Pendant ce temps-là, l’OM se saigne en achetant Dario Benedetto (sur lequel nous avons écrit un article sympa d’ailleurs) 14 millions d’euros après que Guingamp lui ai demandé 20 millions pour Marcus Thuram, et le président du FC Nantes, Waldemar Kita, influencé par les prix de la Premier League, exige plus de 25 millions d’euros pour Valentin Rongier, dixit le consultant de la chaîne L’Equipe Gilles Favard.
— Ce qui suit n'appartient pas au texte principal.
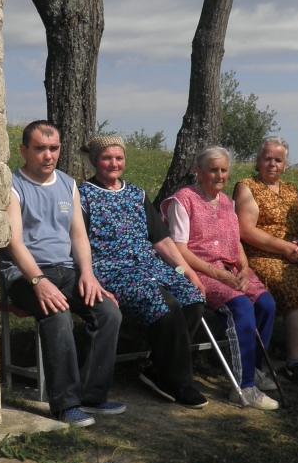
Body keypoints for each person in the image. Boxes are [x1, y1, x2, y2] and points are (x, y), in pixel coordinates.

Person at [1, 121, 125, 428]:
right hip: (25, 274)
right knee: (57, 313)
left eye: (54, 148)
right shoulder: (12, 186)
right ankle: (66, 405)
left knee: (109, 313)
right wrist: (38, 282)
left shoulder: (68, 184)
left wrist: (88, 275)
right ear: (23, 151)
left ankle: (93, 395)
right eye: (40, 148)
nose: (48, 155)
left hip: (67, 271)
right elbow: (14, 242)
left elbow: (79, 236)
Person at [78, 137, 209, 409]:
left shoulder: (137, 194)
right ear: (95, 161)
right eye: (107, 158)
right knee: (165, 304)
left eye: (119, 158)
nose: (114, 163)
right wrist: (87, 273)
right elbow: (78, 241)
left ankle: (157, 370)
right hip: (113, 270)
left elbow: (160, 240)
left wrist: (187, 272)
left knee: (192, 299)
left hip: (150, 266)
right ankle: (180, 383)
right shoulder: (83, 195)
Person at [163, 147, 280, 411]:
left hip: (231, 270)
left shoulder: (227, 202)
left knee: (266, 304)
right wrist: (216, 273)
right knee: (241, 307)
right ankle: (244, 386)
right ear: (199, 172)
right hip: (201, 271)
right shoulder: (184, 200)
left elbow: (236, 243)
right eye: (213, 170)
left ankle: (254, 368)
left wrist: (245, 269)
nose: (219, 175)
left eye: (224, 170)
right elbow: (179, 249)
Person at [234, 137, 298, 387]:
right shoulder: (247, 187)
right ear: (258, 161)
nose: (272, 164)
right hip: (262, 256)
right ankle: (294, 363)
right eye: (267, 158)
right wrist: (285, 247)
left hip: (294, 256)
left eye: (278, 160)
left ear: (285, 165)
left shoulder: (292, 190)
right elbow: (246, 230)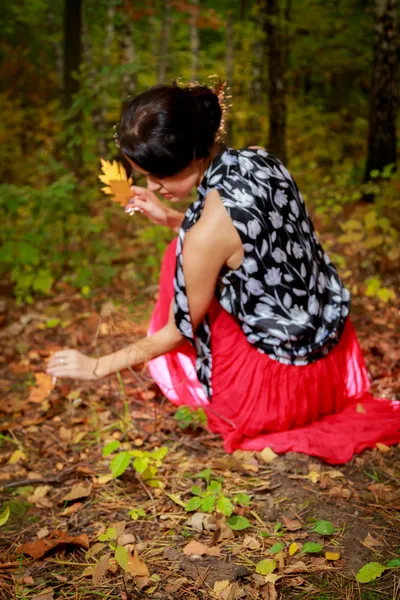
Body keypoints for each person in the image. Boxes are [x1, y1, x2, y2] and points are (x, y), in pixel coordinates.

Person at [47, 81, 400, 464]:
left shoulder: (204, 237)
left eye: (160, 176)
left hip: (275, 386)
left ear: (195, 154)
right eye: (145, 175)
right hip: (326, 348)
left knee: (179, 256)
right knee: (184, 248)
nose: (151, 186)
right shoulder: (261, 160)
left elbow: (178, 329)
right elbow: (245, 242)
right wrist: (173, 219)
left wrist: (97, 366)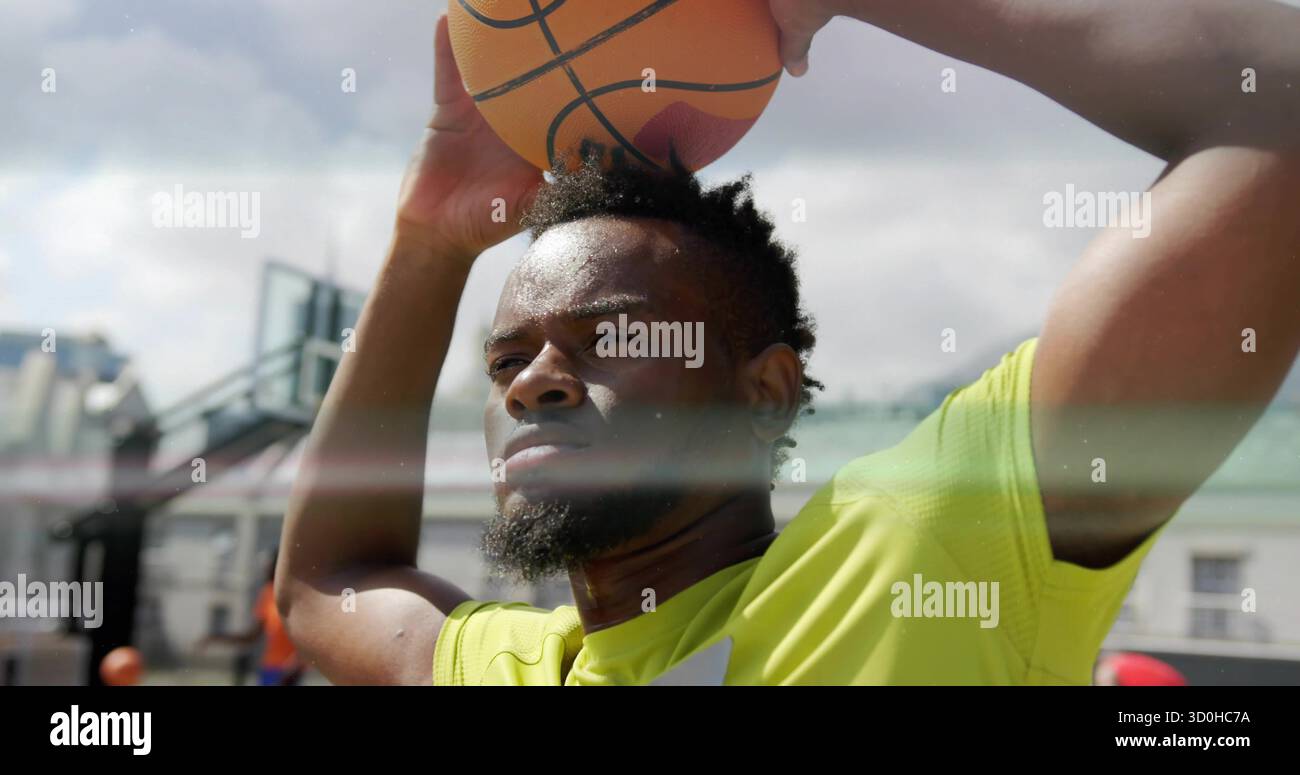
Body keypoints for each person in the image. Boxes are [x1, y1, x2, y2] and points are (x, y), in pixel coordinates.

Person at [276, 2, 1300, 684]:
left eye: (611, 338)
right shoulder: (525, 666)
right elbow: (323, 587)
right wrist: (434, 235)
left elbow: (1279, 100)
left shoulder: (924, 541)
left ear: (765, 391)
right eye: (508, 360)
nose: (536, 381)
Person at [201, 550, 302, 686]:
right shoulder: (267, 593)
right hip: (270, 667)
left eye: (270, 563)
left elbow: (307, 637)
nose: (265, 567)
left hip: (289, 671)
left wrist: (296, 663)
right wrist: (216, 637)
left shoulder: (297, 594)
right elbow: (252, 636)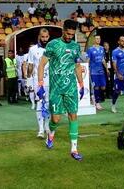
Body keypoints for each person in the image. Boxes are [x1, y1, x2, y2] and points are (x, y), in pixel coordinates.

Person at [37, 19, 85, 161]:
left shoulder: (76, 47)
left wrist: (81, 84)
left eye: (72, 34)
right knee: (56, 119)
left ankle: (74, 149)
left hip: (70, 88)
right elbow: (41, 65)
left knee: (73, 115)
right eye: (68, 33)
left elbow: (77, 66)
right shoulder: (53, 45)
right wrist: (40, 84)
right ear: (63, 30)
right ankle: (50, 134)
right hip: (56, 89)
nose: (70, 36)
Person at [27, 28, 50, 138]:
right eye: (43, 37)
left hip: (51, 81)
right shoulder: (32, 49)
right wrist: (28, 79)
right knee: (40, 103)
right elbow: (30, 65)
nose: (45, 39)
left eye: (46, 37)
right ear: (39, 37)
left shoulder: (52, 48)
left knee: (49, 103)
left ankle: (46, 126)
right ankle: (40, 129)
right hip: (38, 81)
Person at [86, 35, 109, 110]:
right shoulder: (90, 49)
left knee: (103, 87)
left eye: (99, 38)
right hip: (93, 71)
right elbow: (88, 60)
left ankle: (93, 97)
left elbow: (103, 59)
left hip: (101, 71)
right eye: (96, 39)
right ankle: (97, 102)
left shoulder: (102, 48)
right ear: (94, 40)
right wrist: (87, 68)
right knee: (96, 87)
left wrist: (107, 69)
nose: (98, 40)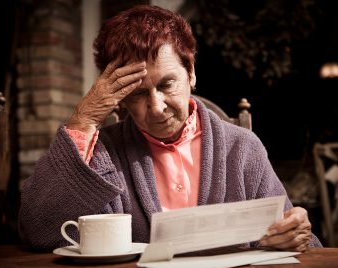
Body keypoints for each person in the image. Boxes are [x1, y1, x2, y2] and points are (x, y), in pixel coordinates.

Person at [18, 5, 322, 251]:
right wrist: (83, 121)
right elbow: (36, 230)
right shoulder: (102, 154)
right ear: (119, 97)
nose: (156, 106)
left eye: (167, 84)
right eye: (137, 93)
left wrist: (294, 235)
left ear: (190, 73)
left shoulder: (243, 148)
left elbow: (299, 241)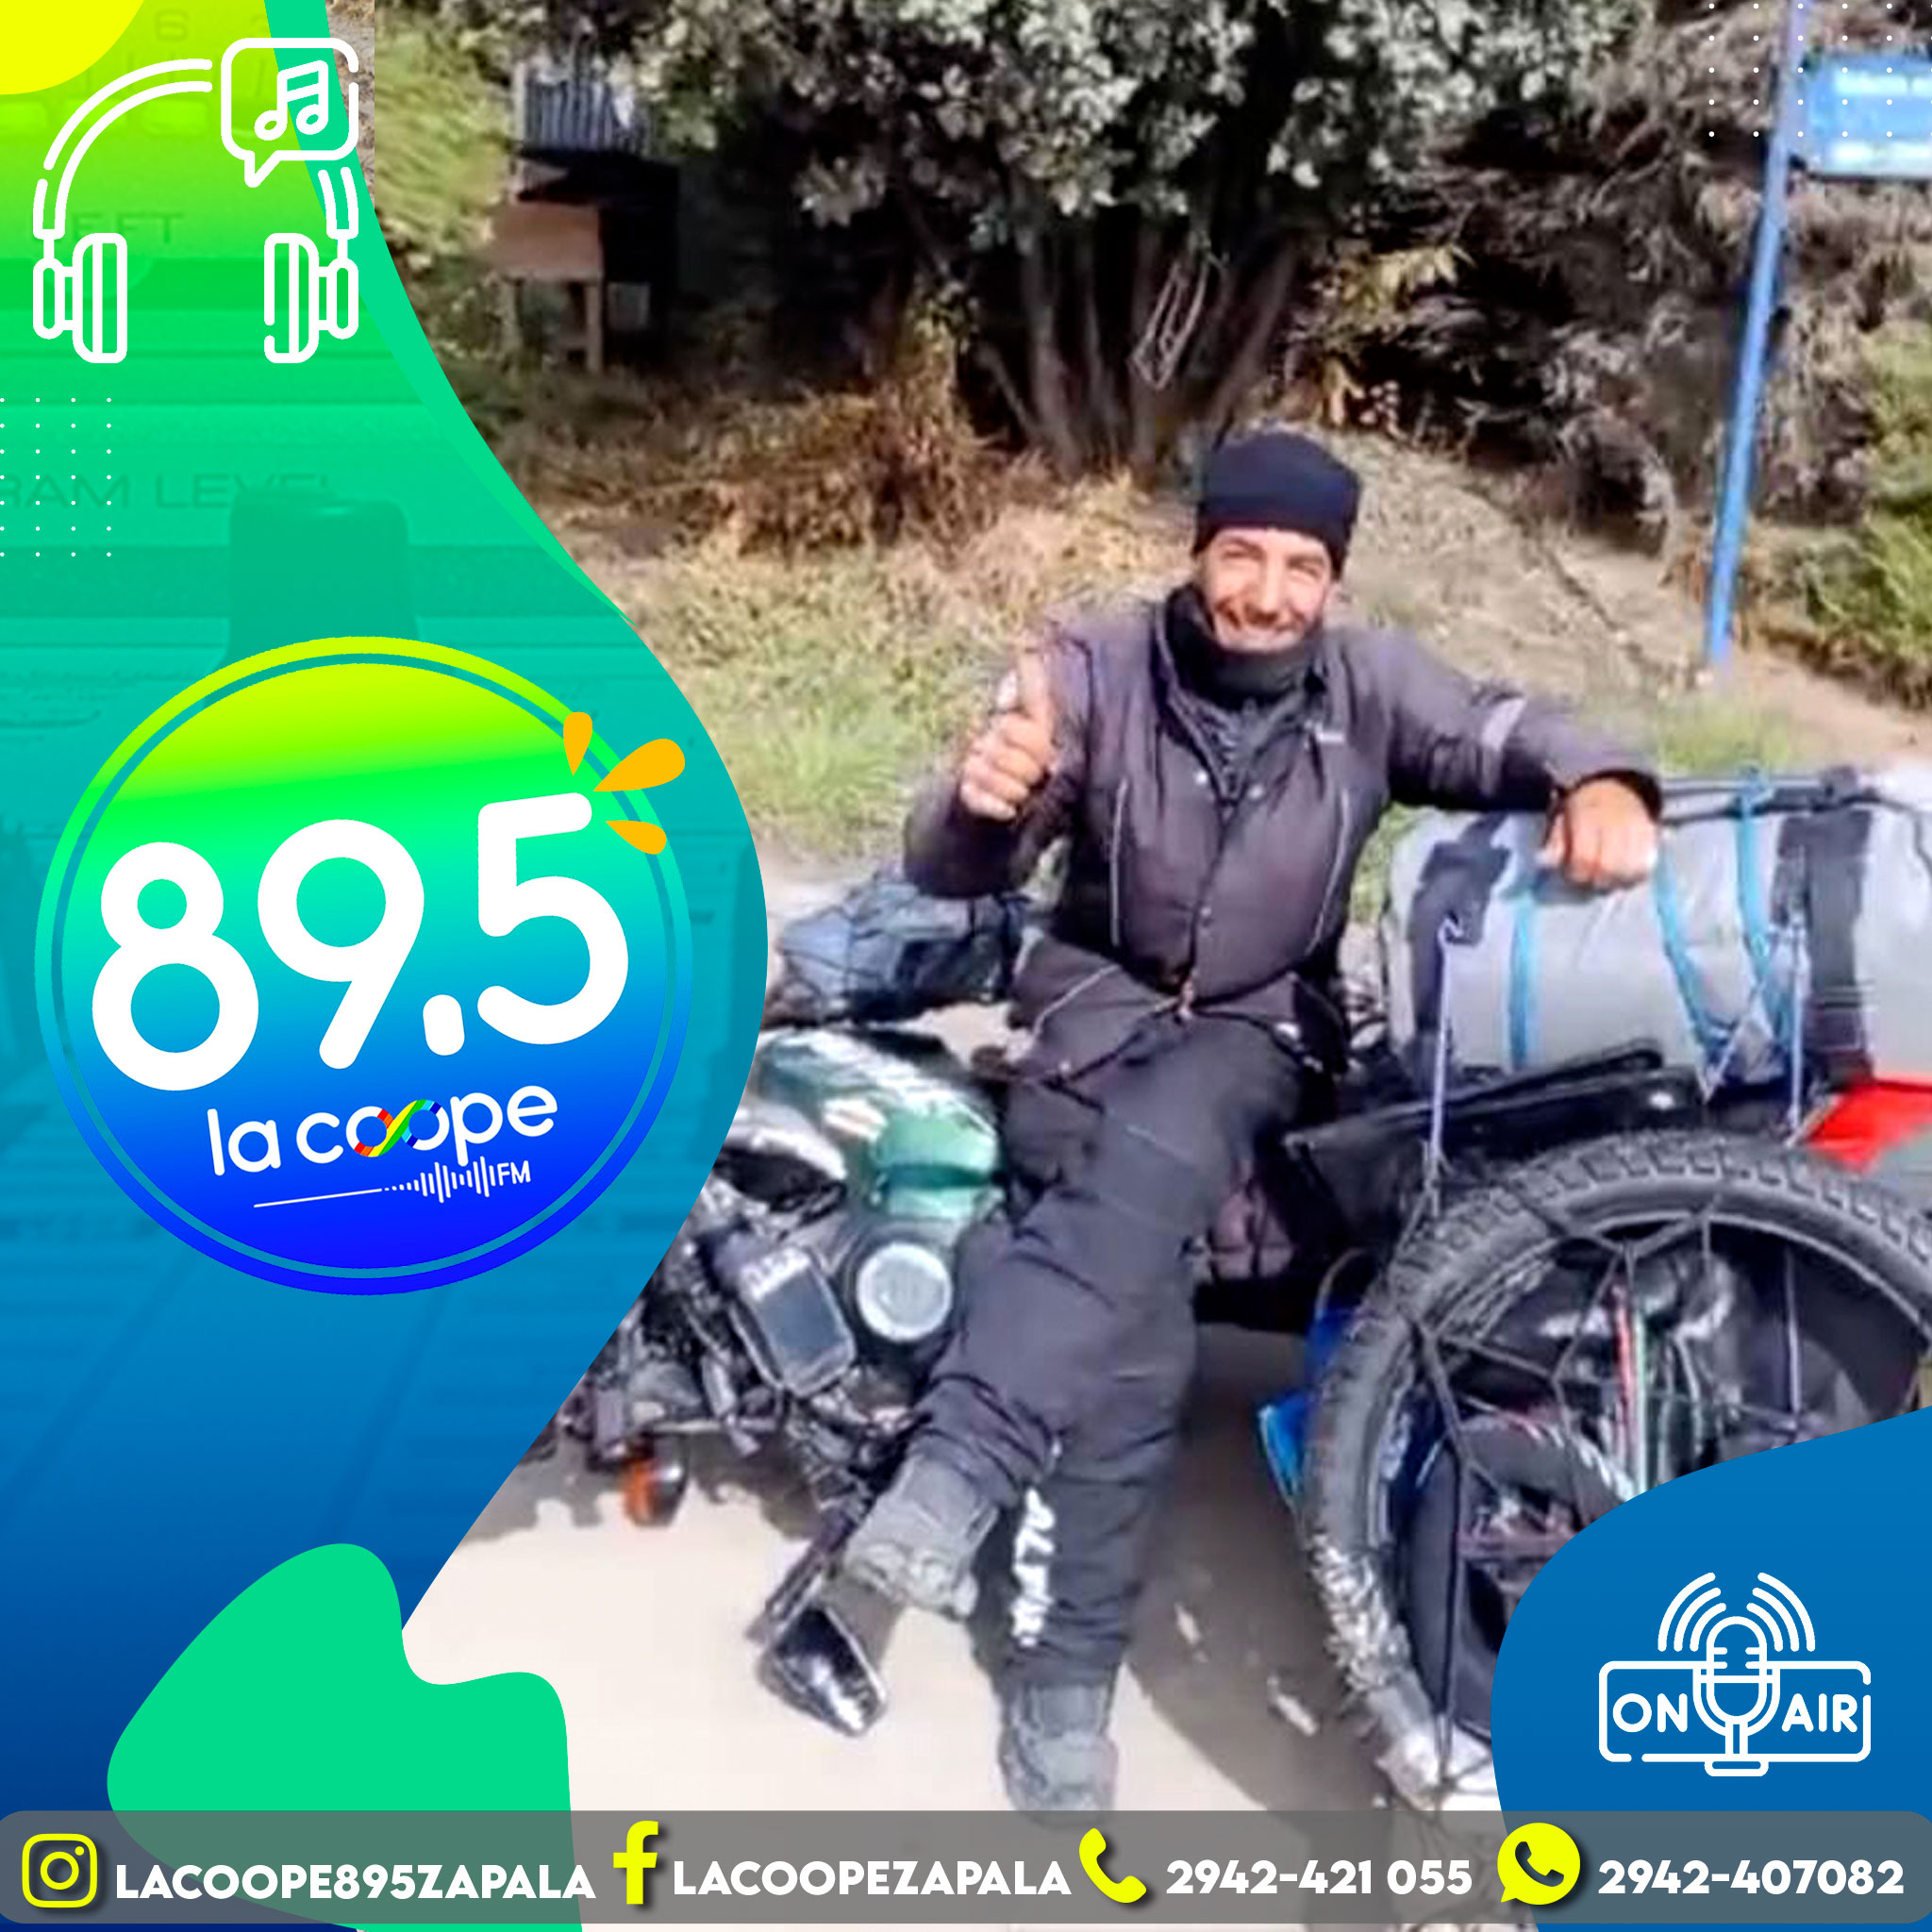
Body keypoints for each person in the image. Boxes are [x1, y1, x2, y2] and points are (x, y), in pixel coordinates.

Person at [839, 427, 1662, 1811]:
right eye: (1242, 556)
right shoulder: (1093, 669)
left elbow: (1505, 727)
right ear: (1197, 551)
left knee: (1181, 1125)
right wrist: (982, 804)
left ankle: (957, 1470)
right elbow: (957, 860)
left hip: (1262, 1031)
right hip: (1090, 1023)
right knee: (1134, 1325)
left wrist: (1607, 779)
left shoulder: (1369, 686)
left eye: (1300, 567)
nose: (1267, 595)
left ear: (1331, 580)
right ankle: (1065, 1676)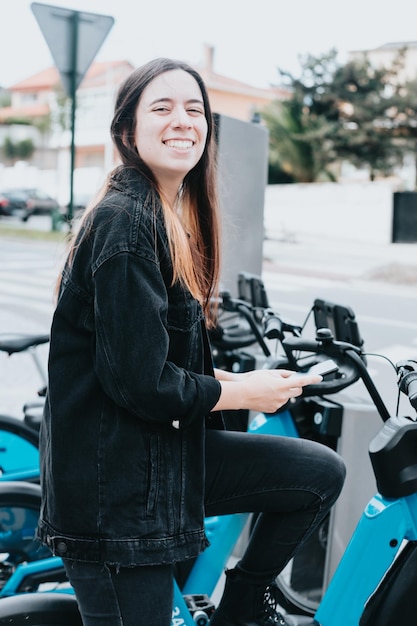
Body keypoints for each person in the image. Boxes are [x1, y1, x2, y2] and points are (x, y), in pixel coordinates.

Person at [37, 57, 346, 626]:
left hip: (156, 465)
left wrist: (226, 379)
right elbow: (142, 384)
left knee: (318, 472)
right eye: (162, 107)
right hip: (117, 502)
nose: (183, 121)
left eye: (194, 109)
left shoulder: (162, 213)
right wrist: (244, 394)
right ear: (127, 131)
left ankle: (247, 599)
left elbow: (140, 354)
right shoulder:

Pourtant, un profil de ce type – jeune, bon, mais évoluant dans un club moyen de L1 – aurait valu entre 8 et 12 millions d’euros il y a à peine quelques saisons…

Le marché anglais, en rendant banal les cessions à 20 millions d’euros minimum pour des joueurs qui en valent, dans un marché dit « normal », entre 4 et 15, est partie prenante du dérèglement généralisé des transferts. Le cas Harry Maguire exemplifie ce dérèglement : si le défenseur anglais n’est pas un peintre, loin s’en faut, on peine à croire qu’il soit le défenseur le plus cher de la planète quand il n’est même pas dans le top 3 de la ligue où il évolue.

Espérons qu’à l’avenir, progressivement, le marché se régule à nouveau, pour que le prix des joueurs soit en accord avec leur valeur et pour qu’un transfert exceptionnel par son prix ne soit plus contesté par personne – pas même par nous, à Passe D. Comme ce fut le cas, en leur temps, des transferts de Zinédine Zidane au Real Madrid pour 75 millions d’euros, ou de Cristiano Ronaldo dans le même club, pour 93 millions. Des records qui concernaient véritablement les meilleurs.